Swap "Sifunda Limited" for "Sifunda Ltd" and give the lines again, starting at the line containing "- Jan 2020)" and ending at the line containing "#### Leading Learning". Reproduce only those lines and leave everything else in them unchanged.
[Opening Material provided section]
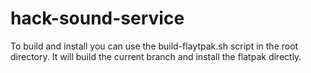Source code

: # hack-sound-service

To build and install you can use the build-flaytpak.sh script in the root directory. It will build the current branch and install the flatpak directly.
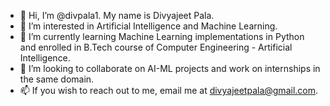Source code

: - 👋 Hi, I’m @divpala1. My name is Divyajeet Pala.
- 👀 I’m interested in Artificial Intelligence and Machine Learning.
- 🌱 I’m currently learning Machine Learning implementations in Python and enrolled in B.Tech course of Computer Engineering - Artificial Intelligence.
- 💞️ I’m looking to collaborate on AI-ML projects and work on internships in the same domain.
- 📫 If you wish to reach out to me, email me at divyajeetpala@gmail.com.

<!---
divpala1/divpala1 is a ✨ special ✨ repository because its `README.md` (this file) appears on your GitHub profile.
You can click the Preview link to take a look at your changes.
--->
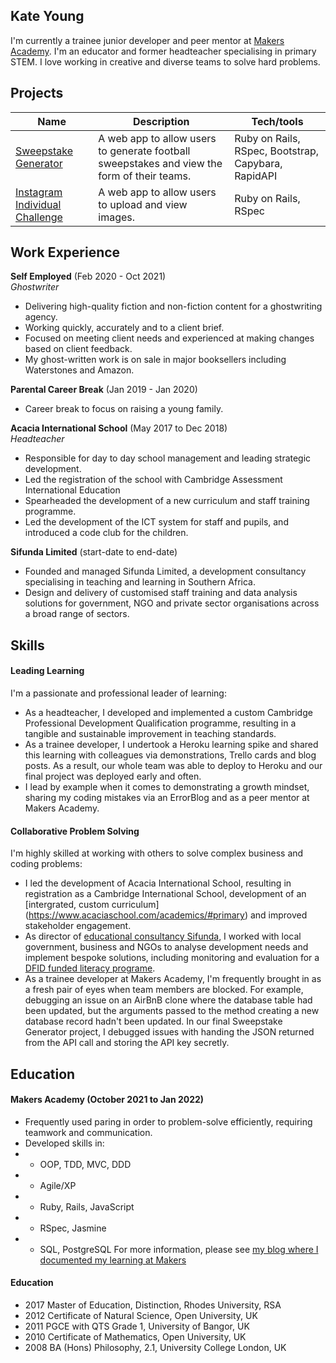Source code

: ## Kate Young

I'm currently a trainee junior developer and peer mentor at [Makers Academy](https://makers.tech). I'm an educator and former headteacher specialising in primary STEM. I love working in creative and diverse teams to solve hard problems.

## Projects

| Name                         | Description       | Tech/tools        |
| ---------------------------- | ----------------- | ----------------- |
| [Sweepstake Generator](https://github.com/katemyoung/sweepstake-generator)          | A web app to allow users to generate football sweepstakes and view the form of their teams. | Ruby on Rails, RSpec, Bootstrap, Capybara, RapidAPI |
| [Instagram Individual Challenge](https://github.com/katemyoung/instagram-challenge)            | A web app to allow users to upload and view images. | Ruby on Rails, RSpec |

## Work Experience

**Self Employed** (Feb 2020 - Oct 2021)  
_Ghostwriter_

- Delivering high-quality fiction and non-fiction content for a ghostwriting agency. 
- Working quickly, accurately and to a client brief.
- Focused on meeting client needs and experienced at making changes based on client feedback.
- My ghost-written work is on sale in major booksellers including Waterstones and Amazon.

**Parental Career Break** (Jan 2019 - Jan 2020)  

- Career break to focus on raising a young family. 


**Acacia International School** (May 2017 to Dec 2018)  
_Headteacher_

- Responsible for day to day school management and leading strategic development.
- Led the registration of the school with Cambridge Assessment International Education
- Spearheaded the development of a new curriculum and staff training programme. 
-  Led the development of the ICT system for staff and pupils, and introduced a code club for the children.

**Sifunda Limited** (start-date to end-date)  

- Founded and managed Sifunda Limited, a development consultancy specialising in teaching and learning in Southern Africa. 
- Design and delivery of customised staff training and data analysis solutions for government, NGO and private sector organisations across a broad range of sectors. 

## Skills

#### Leading Learning

I'm a passionate and professional leader of learning:
- As a headteacher, I developed and implemented a custom Cambridge Professional Development Qualification programme, resulting in a tangible and sustainable improvement in teaching standards. 
- As a trainee developer, I undertook a Heroku learning spike and shared this learning with colleagues via demonstrations, Trello cards and blog posts. As a result, our whole team was able to deploy to Heroku and our final project was deployed early and often.
- I lead by example when it comes to demonstrating a growth mindset, sharing my coding mistakes via an ErrorBlog and as a peer mentor at Makers Academy.

#### Collaborative Problem Solving

I'm highly skilled at working with others to solve complex business and coding problems:
- I led the development of Acacia International School, resulting in registration as a Cambridge International School, development of an [intergrated, custom curriculum] (https://www.acaciaschool.com/academics/#primary) and improved stakeholder engagement.
- As director of [educational consultancy Sifunda](http://sifundalearning.org/what-we-do/training-development/), I worked with local government, business and NGOs to analyse development needs and implement bespoke solutions, including monitoring and evaluation for a [DFID funded literacy programe](https://www.happy-readers.com/wp-content/uploads/2018/01/Sifunda-Midline-Evaluation-Report-HR-FINAL2.pdf).
- As a trainee developer at Makers Academy, I'm frequently brought in as a fresh pair of eyes when team members are blocked. For example, debugging an issue on an AirBnB clone where the database table had been updated, but the arguments passed to the method creating a new database record hadn't been updated. In our final Sweepstake Generator project, I debugged issues with handing the JSON returned from the API call and storing the API key secretly.

## Education

#### Makers Academy (October 2021 to Jan 2022)

- Frequently used paring in order to problem-solve efficiently, requiring teamwork and communication.
- Developed skills in: 
- - OOP, TDD, MVC, DDD
- -  Agile/XP
- - Ruby, Rails, JavaScript
- - RSpec, Jasmine
- - SQL, PostgreSQL
For more information, please see [my blog where I documented my learning at Makers](https://www.katemyoung.com/)

#### Education

- 2017 Master of Education, Distinction, Rhodes University, RSA
- 2012 Certificate of Natural Science, Open University, UK 
- 2011 PGCE with QTS Grade 1, University of Bangor, UK 
- 2010 Certificate of Mathematics, Open University, UK 
- 2008 BA (Hons) Philosophy, 2.1, University College London, UK 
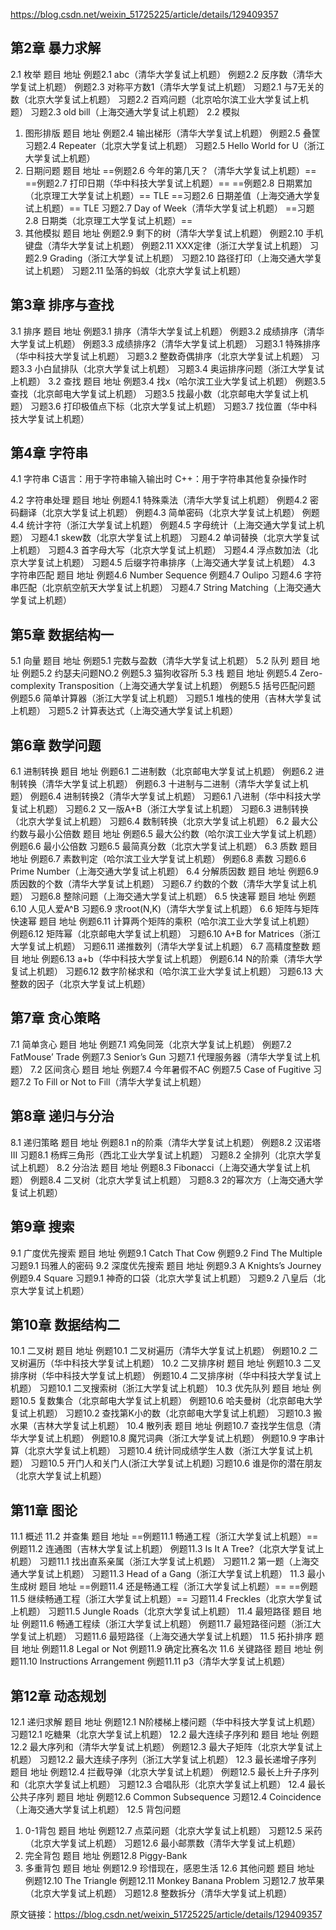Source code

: https://blog.csdn.net/weixin_51725225/article/details/129409357

## 第2章 暴力求解

2.1 枚举
题目	地址
例题2.1	abc（清华大学复试上机题）
例题2.2	反序数（清华大学复试上机题）
例题2.3	对称平方数1（清华大学复试上机题）
习题2.1	与7无关的数（北京大学复试上机题）
习题2.2	百鸡问题（北京哈尔滨工业大学复试上机题）
习题2.3	old bill（上海交通大学复试上机题）
2.2 模拟

1. 图形排版
题目	地址
例题2.4	输出梯形（清华大学复试上机题）
例题2.5	叠筐
习题2.4	Repeater（北京大学复试上机题）
习题2.5	Hello World for U（浙江大学复试上机题）
2. 日期问题
题目	地址
==例题2.6	今年的第几天？（清华大学复试上机题）==
==例题2.7	打印日期（华中科技大学复试上机题）==
==例题2.8	日期累加（北京理工大学复试上机题）== TLE
==习题2.6	日期差值（上海交通大学复试上机题）== TLE
习题2.7	Day of Week（清华大学复试上机题）
==习题2.8	日期类（北京理工大学复试上机题）==
3. 其他模拟
    题目	地址
    例题2.9	剩下的树（清华大学复试上机题）
    例题2.10	手机键盘（清华大学复试上机题）
    例题2.11	XXX定律（浙江大学复试上机题）
    习题2.9	Grading（浙江大学复试上机题）
    习题2.10	路径打印（上海交通大学复试上机题）
    习题2.11	坠落的蚂蚁（北京大学复试上机题）

## 第3章 排序与查找

  3.1 排序
  题目	地址
  例题3.1	排序（清华大学复试上机题）
  例题3.2	成绩排序（清华大学复试上机题）
  例题3.3	成绩排序2（清华大学复试上机题）
  习题3.1	特殊排序（华中科技大学复试上机题）
  习题3.2	整数奇偶排序（北京大学复试上机题）
  习题3.3	小白鼠排队（北京大学复试上机题）
  习题3.4	奥运排序问题（浙江大学复试上机题）
  3.2 查找
  题目	地址
  例题3.4	找x（哈尔滨工业大学复试上机题）
  例题3.5	查找（北京邮电大学复试上机题）
  习题3.5	找最小数（北京邮电大学复试上机题）
  习题3.6	打印极值点下标（北京大学复试上机题）
  习题3.7	找位置（华中科技大学复试上机题）
## 第4章 字符串
  4.1 字符串
  C语言：用于字符串输入输出时
  C++：用于字符串其他复杂操作时

4.2 字符串处理
题目	地址
例题4.1	特殊乘法（清华大学复试上机题）
例题4.2	密码翻译（北京大学复试上机题）
例题4.3	简单密码（北京大学复试上机题）
例题4.4	统计字符（浙江大学复试上机题）
例题4.5	字母统计（上海交通大学复试上机题）
习题4.1	skew数（北京大学复试上机题）
习题4.2	单词替换（北京大学复试上机题）
习题4.3	首字母大写（北京大学复试上机题）
习题4.4	浮点数加法（北京大学复试上机题）
习题4.5	后缀字符串排序（上海交通大学复试上机题）
4.3 字符串匹配
题目	地址
例题4.6	Number Sequence
例题4.7	Oulipo
习题4.6	字符串匹配（北京航空航天大学复试上机题）
习题4.7	String Matching（上海交通大学复试上机题）

## 第5章 数据结构一
5.1 向量
题目	地址
例题5.1	完数与盈数（清华大学复试上机题）
5.2 队列
题目	地址
例题5.2	约瑟夫问题NO.2
例题5.3	猫狗收容所
5.3 栈
题目	地址
例题5.4	Zero-complexity Transposition（上海交通大学复试上机题）
例题5.5	括号匹配问题
例题5.6	简单计算器（浙江大学复试上机题）
习题5.1	堆栈的使用（吉林大学复试上机题）
习题5.2	计算表达式（上海交通大学复试上机题）
## 第6章 数学问题
6.1 进制转换
题目	地址
例题6.1	二进制数（北京邮电大学复试上机题）
例题6.2	进制转换（清华大学复试上机题）
例题6.3	十进制与二进制（清华大学复试上机题）
例题6.4	进制转换2（清华大学复试上机题）
习题6.1	八进制（华中科技大学复试上机题）
习题6.2	又一版A+B（浙江大学复试上机题）
习题6.3	进制转换（北京大学复试上机题）
习题6.4	数制转换（北京大学复试上机题）
6.2 最大公约数与最小公倍数
题目	地址
例题6.5	最大公约数（哈尔滨工业大学复试上机题）
例题6.6	最小公倍数
习题6.5	最简真分数（北京大学复试上机题）
6.3 质数
题目	地址
例题6.7	素数判定（哈尔滨工业大学复试上机题）
例题6.8	素数
习题6.6	Prime Number（上海交通大学复试上机题）
6.4 分解质因数
题目	地址
例题6.9	质因数的个数（清华大学复试上机题）
习题6.7	约数的个数（清华大学复试上机题）
习题6.8	整除问题（上海交通大学复试上机题）
6.5 快速幂
题目	地址
例题6.10	人见人爱A^B
习题6.9	求root(N,K)（清华大学复试上机题）
6.6 矩阵与矩阵快速幂
题目	地址
例题6.11	计算两个矩阵的乘积（哈尔滨工业大学复试上机题）
例题6.12	矩阵幂（北京邮电大学复试上机题）
习题6.10	A+B for Matrices（浙江大学复试上机题）
习题6.11	递推数列（清华大学复试上机题）
6.7 高精度整数
题目	地址
例题6.13	a+b（华中科技大学复试上机题）
例题6.14	N的阶乘（清华大学复试上机题）
习题6.12	数字阶梯求和（哈尔滨工业大学复试上机题）
习题6.13	大整数的因子（北京大学复试上机题）
## 第7章 贪心策略
7.1 简单贪心
题目	地址
例题7.1	鸡兔同笼（北京大学复试上机题）
例题7.2	FatMouse’ Trade
例题7.3	Senior’s Gun
习题7.1	代理服务器（清华大学复试上机题）
7.2 区间贪心
题目	地址
例题7.4	今年暑假不AC
例题7.5	Case of Fugitive
习题7.2	To Fill or Not to Fill（清华大学复试上机题）
## 第8章 递归与分治
8.1 递归策略
题目	地址
例题8.1	n的阶乘（清华大学复试上机题）
例题8.2	汉诺塔Ⅲ
习题8.1	杨辉三角形（西北工业大学复试上机题）
习题8.2	全排列（北京大学复试上机题）
8.2 分治法
题目	地址
例题8.3	Fibonacci（上海交通大学复试上机题）
例题8.4	二叉树（北京大学复试上机题）
习题8.3	2的幂次方（上海交通大学复试上机题）
## 第9章 搜索
9.1 广度优先搜索
题目	地址
例题9.1	Catch That Cow
例题9.2	Find The Multiple
习题9.1	玛雅人的密码
9.2 深度优先搜索
题目	地址
例题9.3	A Knights’s Journey
例题9.4	Square
习题9.1	神奇的口袋（北京大学复试上机题）
习题9.2	八皇后（北京大学复试上机题）
## 第10章 数据结构二
10.1 二叉树
题目	地址
例题10.1	二叉树遍历（清华大学复试上机题）
例题10.2	二叉树遍历（华中科技大学复试上机题）
10.2 二叉排序树
题目	地址
例题10.3	二叉排序树（华中科技大学复试上机题）
例题10.4	二叉排序树（华中科技大学复试上机题）
习题10.1	二叉搜索树（浙江大学复试上机题）
10.3 优先队列
题目	地址
例题10.5	复数集合（北京邮电大学复试上机题）
例题10.6	哈夫曼树（北京邮电大学复试上机题）
习题10.2	查找第K小的数（北京邮电大学复试上机题）
习题10.3	搬水果（吉林大学复试上机题）
10.4 散列表
题目	地址
例题10.7	查找学生信息（清华大学复试上机题）
例题10.8	魔咒词典（浙江大学复试上机题）
例题10.9	字串计算（北京大学复试上机题）
习题10.4	统计同成绩学生人数（浙江大学复试上机题）
习题10.5	开门人和关门人(浙江大学复试上机题)
习题10.6	谁是你的潜在朋友（北京大学复试上机题）

## 第11章 图论
11.1 概述
11.2 并查集
题目	地址
==例题11.1	畅通工程（浙江大学复试上机题）==
例题11.2	连通图（吉林大学复试上机题）
例题11.3	Is It A Tree?（北京大学复试上机题）
习题11.1	找出直系亲属（浙江大学复试上机题）
习题11.2	第一题（上海交通大学复试上机题）
习题11.3	Head of a Gang（浙江大学复试上机题）
11.3 最小生成树
题目	地址
==例题11.4	还是畅通工程（浙江大学复试上机题）==
==例题11.5	继续畅通工程（浙江大学复试上机题）==
习题11.4	Freckles（北京大学复试上机题）
习题11.5	Jungle Roads（北京大学复试上机题）
11.4 最短路径
题目	地址
例题11.6	畅通工程续（浙江大学复试上机题）
例题11.7	最短路径问题（浙江大学复试上机题）
习题11.6	最短路径（上海交通大学复试上机题）
11.5 拓扑排序
题目	地址
例题11.8	Legal or Not
例题11.9	确定比赛名次
11.6 关键路径
题目	地址
例题11.10	Instructions Arrangement
例题11.11	p3（清华大学复试上机题）
## 第12章 动态规划
12.1 递归求解
题目	地址
例题12.1	N阶楼梯上楼问题（华中科技大学复试上机题）
习题12.1	吃糖果（北京大学复试上机题）
12.2 最大连续子序列和
题目	地址
例题12.2	最大序列和（清华大学复试上机题）
例题12.3	最大子矩阵（北京大学复试上机题）
习题12.2	最大连续子序列（浙江大学复试上机题）
12.3 最长递增子序列
题目	地址
例题12.4	拦截导弹（北京大学复试上机题）
例题12.5	最长上升子序列和（北京大学复试上机题）
习题12.3	合唱队形（北京大学复试上机题）
12.4 最长公共子序列
题目	地址
例题12.6	Common Subsequence
习题12.4	Coincidence（上海交通大学复试上机题）
12.5 背包问题

1. 0-1背包
题目	地址
例题12.7	点菜问题（北京大学复试上机题）
习题12.5	采药（北京大学复试上机题）
习题12.6	最小邮票数（清华大学复试上机题）
2. 完全背包
题目	地址
例题12.8	Piggy-Bank
3. 多重背包
   题目	地址
   例题12.9	珍惜现在，感恩生活
   12.6 其他问题
   题目	地址
   例题12.10	The Triangle
   例题12.11	Monkey Banana Problem
   习题12.7	放苹果（北京大学复试上机题）
   习题12.8	整数拆分（清华大学复试上机题）
              

原文链接：https://blog.csdn.net/weixin_51725225/article/details/129409357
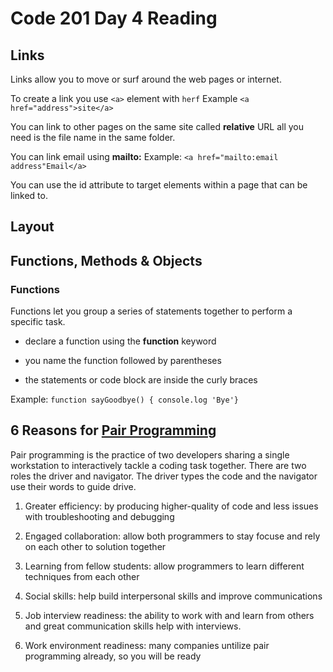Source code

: # Code 201 Day 4 Reading

## Links

Links allow you to move or surf around the web pages or internet.

To create a link you use  `<a>` element with `herf` Example `<a href="address">site</a>`

You can link to other pages on the same site called **relative** URL all you need is the file name in the same folder.

You can link email using **mailto:** Example: `<a href="mailto:email address"Email</a>`

You can use the id attribute to target elements within a page that can be linked to.

## Layout


## Functions, Methods & Objects

### Functions

Functions let you group a series of statements together to perform a specific task.

- declare a function using the **function** keyword

- you name the function followed by parentheses

- the statements or code block are inside the curly braces

Example: `function sayGoodbye() { console.log 'Bye'}`

## 6 Reasons for [Pair Programming](https://www.codefellows.org/blog/6-reasons-for-pair-programming/)

Pair programming is the practice of two developers sharing a single workstation to interactively tackle a coding task together.
There are two roles the driver and navigator. The driver types the code and the navigator use their words to guide drive.

1. Greater efficiency: by producing higher-quality of code and less issues with troubleshooting and debugging 

2. Engaged collaboration: allow both programmers to stay focuse  and rely on each other to solution together

3. Learning from fellow students: allow programmers to learn different techniques from each other

4. Social skills: help build interpersonal skills and improve communications

5. Job interview readiness: the ability to work with and learn from others and great communication skills help with interviews.

6. Work environment readiness: many companies untilize pair programming already, so you will be ready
[Closing Material provided section]
§ Answer box:
**Parental Career Break** (Jan 2019 - Jan 2020)  

- Career break to focus on raising a young family. 


**Acacia International School** (May 2017 to Dec 2018)  
_Headteacher_

- Responsible for day to day school management and leading strategic development.
- Led the registration of the school with Cambridge Assessment International Education
- Spearheaded the development of a new curriculum and staff training programme. 
-  Led the development of the ICT system for staff and pupils, and introduced a code club for the children.

**Sifunda Ltd** (start-date to end-date)  

- Founded and managed Sifunda Ltd, a development consultancy specialising in teaching and learning in Southern Africa. 
- Design and delivery of customised staff training and data analysis solutions for government, NGO and private sector organisations across a broad range of sectors. 

## Skills

#### Leading Learning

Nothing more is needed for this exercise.